Chronologie d’un physicien
Autoportrait
Ce texte de 300 pages est l’autoportrait d’un jeune polytechnicien, de la promotion 1954, sorti dans le corps des Mines. Cet autoportrait est fascinant et intéressant à deux titres.
C’est d’abord une description minutieuse de l’activité scientifique de Maurice Kleman. Ce récit assez technique va de sa découverte du traité sur les Dislocations de Jacques Friedel, aux travaux plus récents sur les pavements de Penrose et les quasi-cristaux.
Sur près de cinquante ans, l’œuvre scientifique de Maurice Kleman est très vaste : elle touche à divers aspects de la physique de la matière condensée, du microscopique au macroscopique.
Cette partie de son récit intéressera les lecteurs ayant une certaine curiosité scientifique, ceux qui ont approché cette physique, et ceux qui veulent mieux comprendre le monde de la recherche scientifique publique en France depuis la fin de la Deuxième Guerre mondiale.
Mais ce qui est le plus fascinant, c’est le portrait que l’auteur fait de lui-même. La caractéristique la plus notable de cet autoportrait est l’extrême lucidité du peintre qui le conduit sans faiblesse à rapporter les réussites et les échecs d’un parcours tout à la fois prestigieux et compliqué !
Cette peinture sans fard du milieu de la recherche publique française au siècle dernier captivera bien des lecteurs et, naturellement, les historiens.
Maurice Kleman commence par occuper plusieurs postes relevant du corps des Mines, comme le BRGM, avant de débuter une carrière de chercheur, dans diverses affectations : Irsid, Orsay, etc. Il passera vingt ans au Laboratoire de physique des solides, ce prestigieux Laboratoire créé par Friedel à Orsay.

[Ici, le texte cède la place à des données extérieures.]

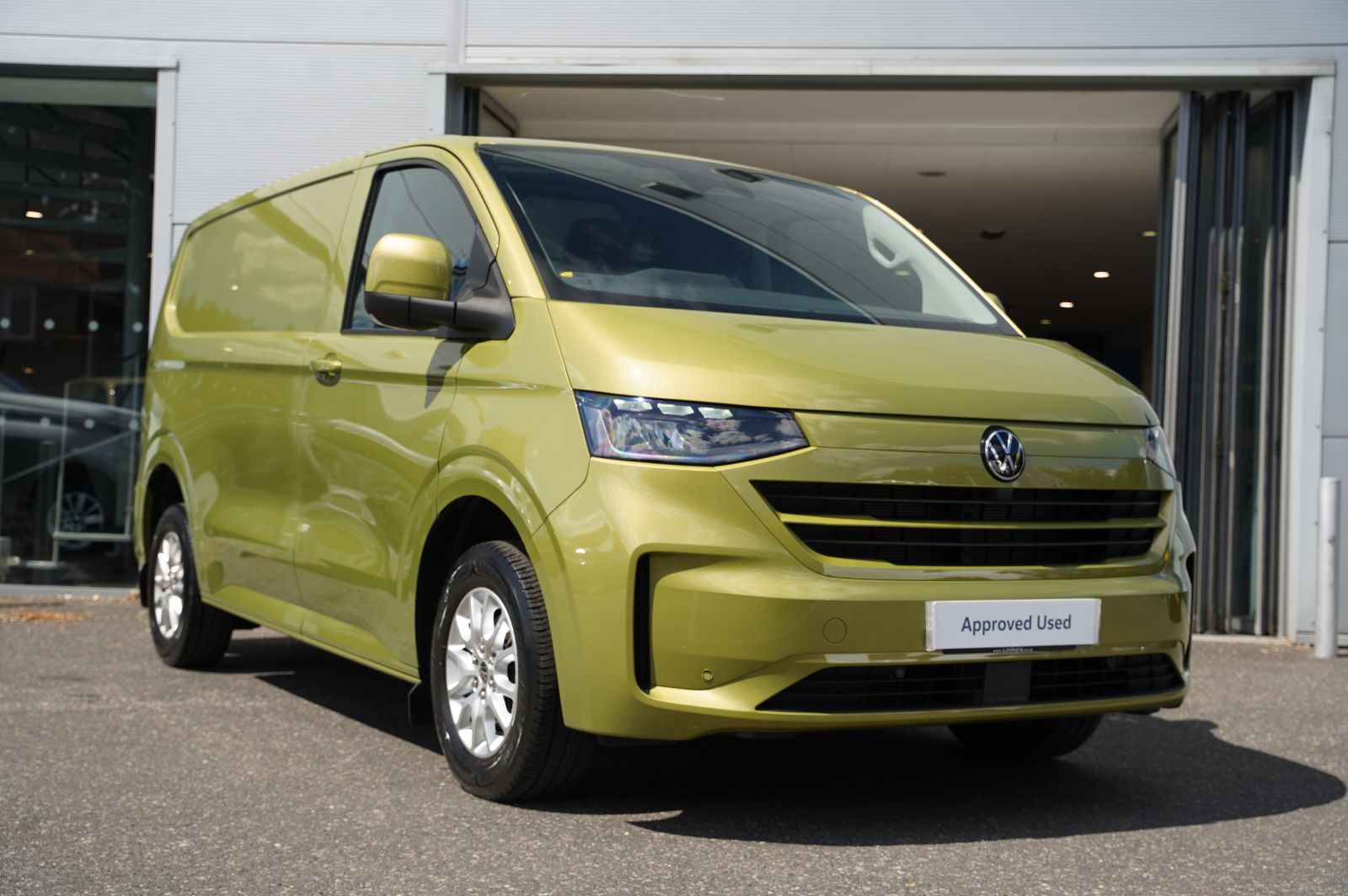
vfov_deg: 29.6
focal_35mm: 45
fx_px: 1699
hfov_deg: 43.3
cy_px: 448
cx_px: 674
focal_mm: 45.4
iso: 100
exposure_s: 1/250
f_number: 4.5
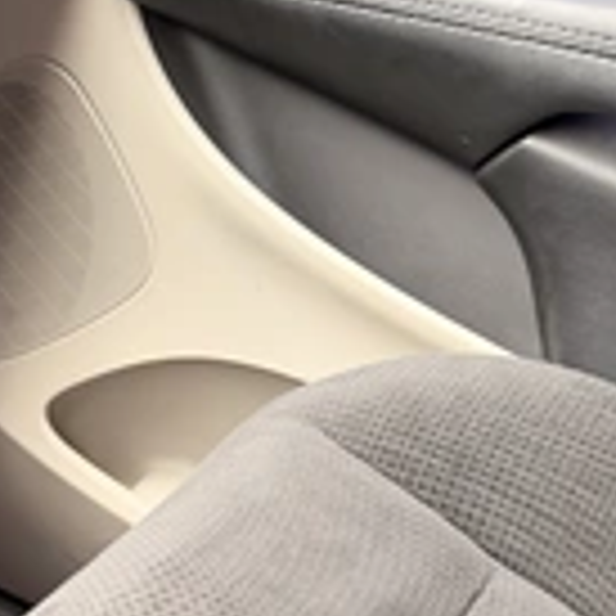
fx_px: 1248
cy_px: 535
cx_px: -193
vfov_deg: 26.9
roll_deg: +0.1
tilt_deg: -38.9
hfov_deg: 24.2
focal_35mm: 62
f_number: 1.78
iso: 200
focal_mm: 6.76
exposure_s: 1/82
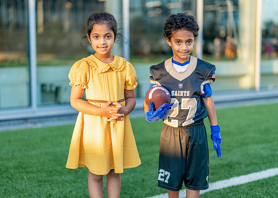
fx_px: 460
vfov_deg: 24.3
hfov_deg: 33.6
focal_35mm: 58
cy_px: 94
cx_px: 145
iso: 200
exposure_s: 1/1000
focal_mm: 50
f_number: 1.2
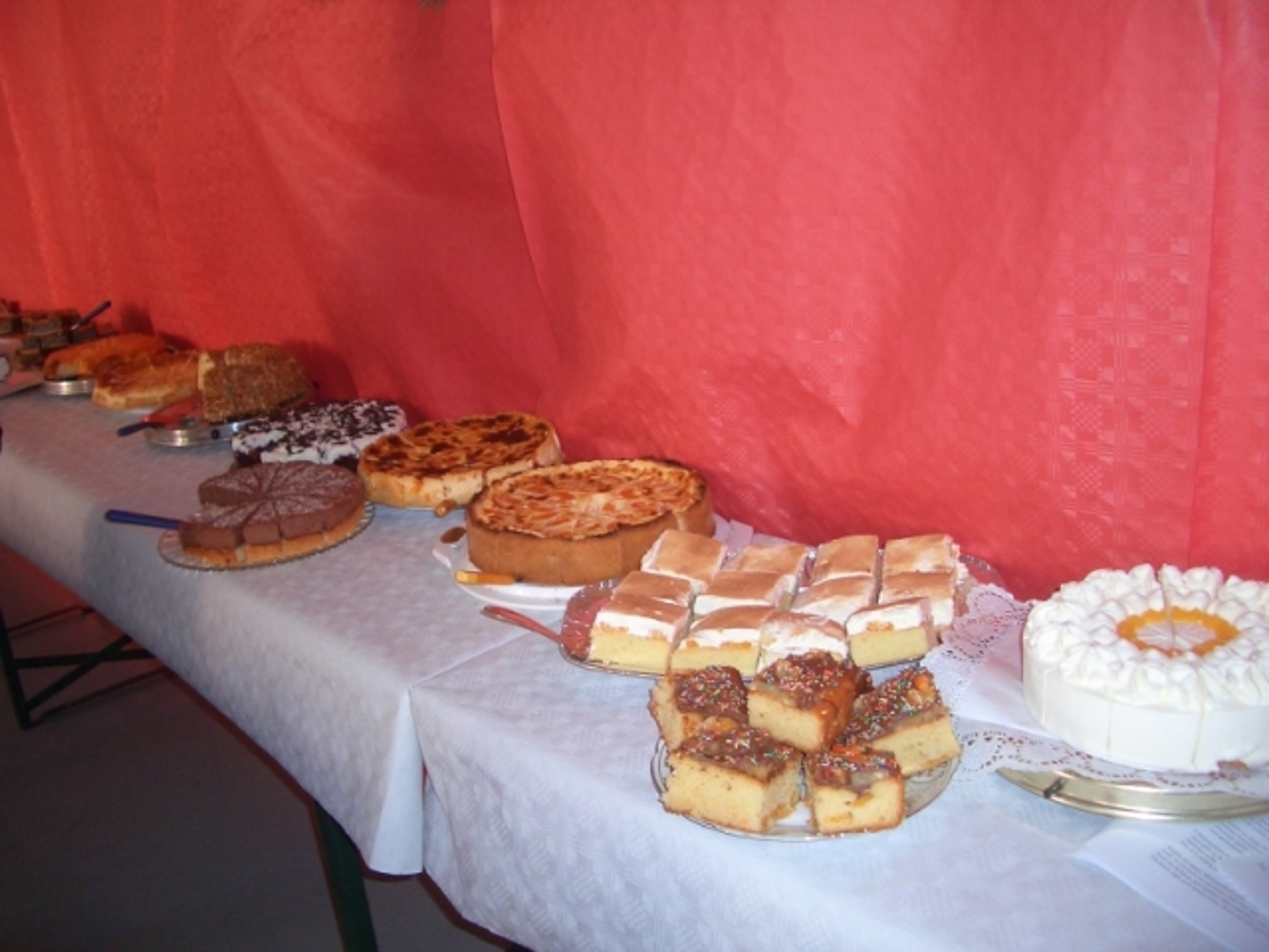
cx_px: 634
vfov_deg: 40.7
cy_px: 476
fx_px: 1283
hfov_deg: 52.6
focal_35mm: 35
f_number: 2.6
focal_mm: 5.8
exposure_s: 1/40
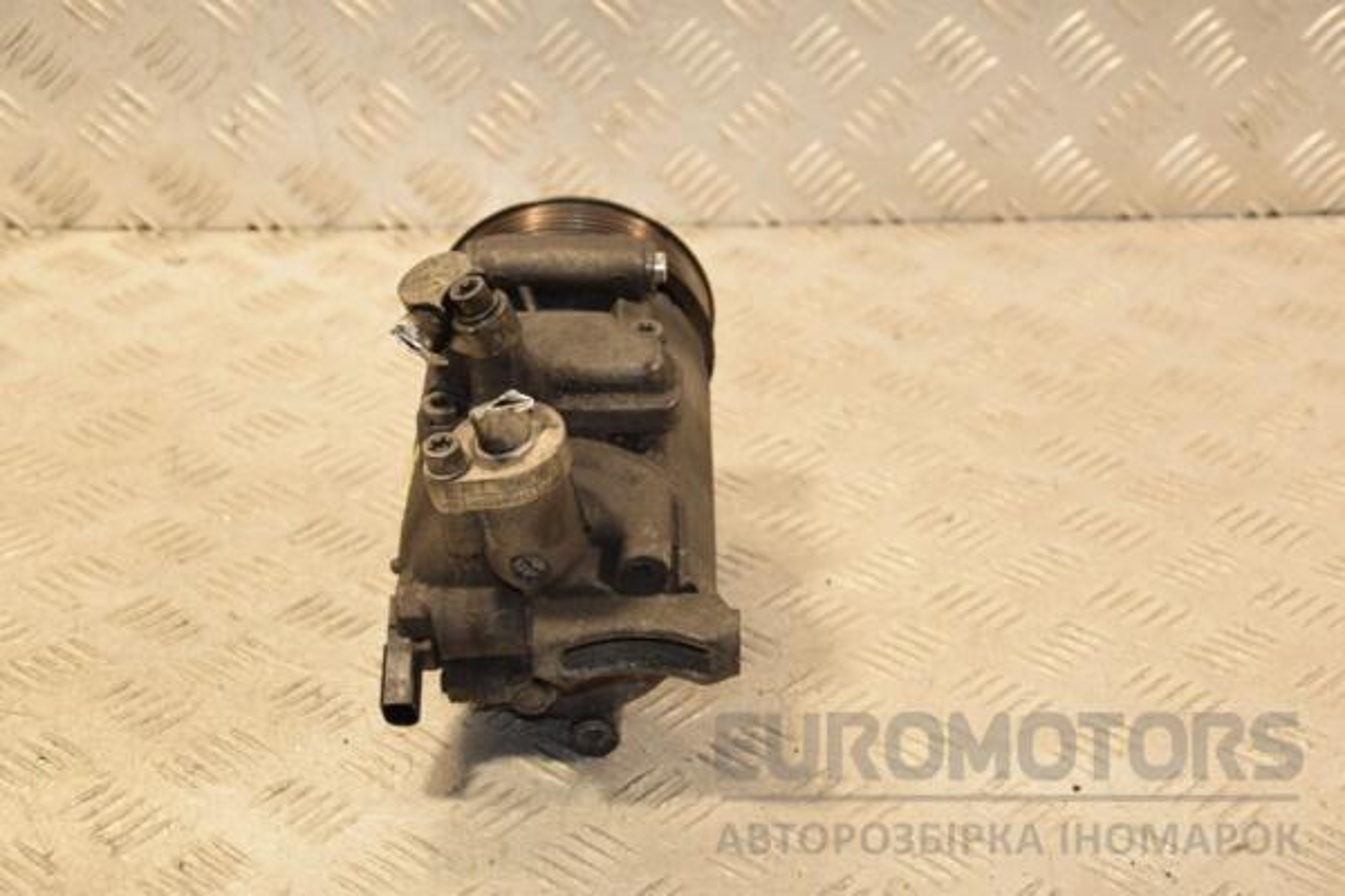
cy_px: 448
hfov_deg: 27.0
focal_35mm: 75
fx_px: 2802
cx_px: 672
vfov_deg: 18.2
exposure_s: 1/200
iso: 800
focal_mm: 50
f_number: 5.6
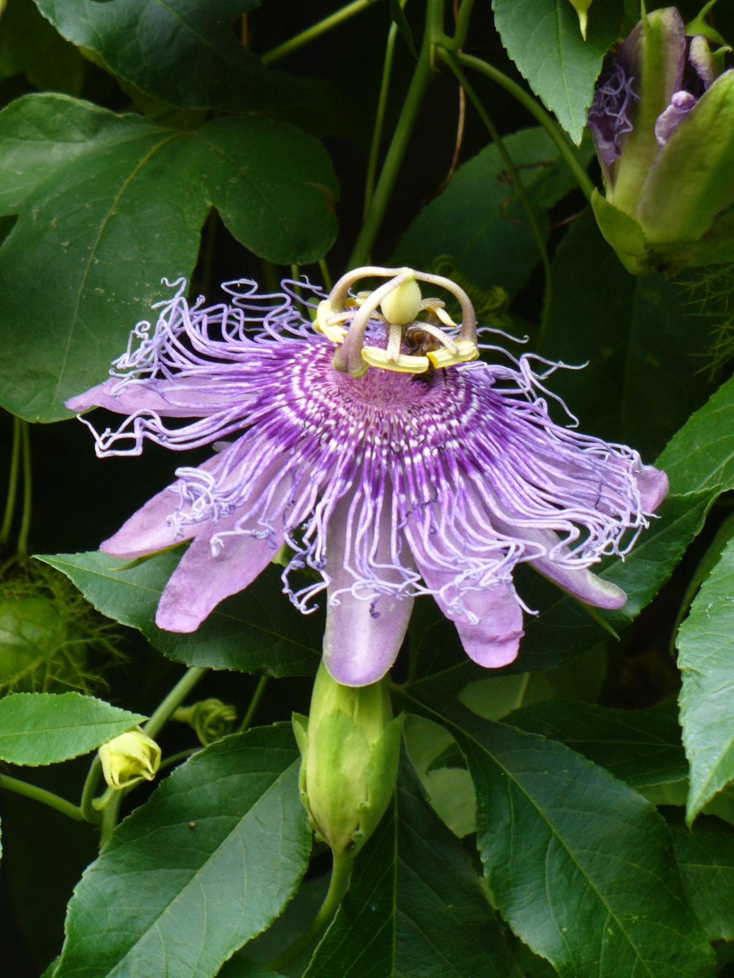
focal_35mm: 138
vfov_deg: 14.3
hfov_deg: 10.7
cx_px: 367
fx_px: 3902
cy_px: 489
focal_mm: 22.7
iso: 100
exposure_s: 1/40
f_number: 3.8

Mêlé à plusieurs conflits internes, il transférera, non sans difficultés, ses équipes dans le milieu universitaire parisien à Jussieu, au Laboratoire de minéralogie et de cristallographie de Paris. Lorsque des difficultés surgiront à nouveau, Maurice Kleman, poussé par une volonté farouche de poursuivre sa carrière de chercheur, se retrouvera à l’Institut de physique du globe.
Maurice Kleman s’interroge sur sa propre personnalité. Il mentionne sa timidité et ses problèmes de rapports humains. C’est ainsi qu’il commence son récit en racontant en détail son enfance si particulière : sa famille a eu la chance de passer une partie de la guerre au Chambon-sur-Lignon, ce havre exceptionnel où tant de familles juives ont réussi à échapper à la déportation.
À l’école, il sentait bien qu’il était perçu comme différent par ses camarades et cela a dû marquer pour toujours son rapport à autrui.
Ses souvenirs se concentrant sur ses bons résultats scolaires, on comprend pourquoi il ne rapporte rien du stress que les Juifs ont subi en France de 1940 à 1945 !
Maurice Kleman a trouvé sa forme de résilience dans une brillante formation scientifique et, ainsi, il a su vivre la « Bonne Vie » que recherche toute philosophie.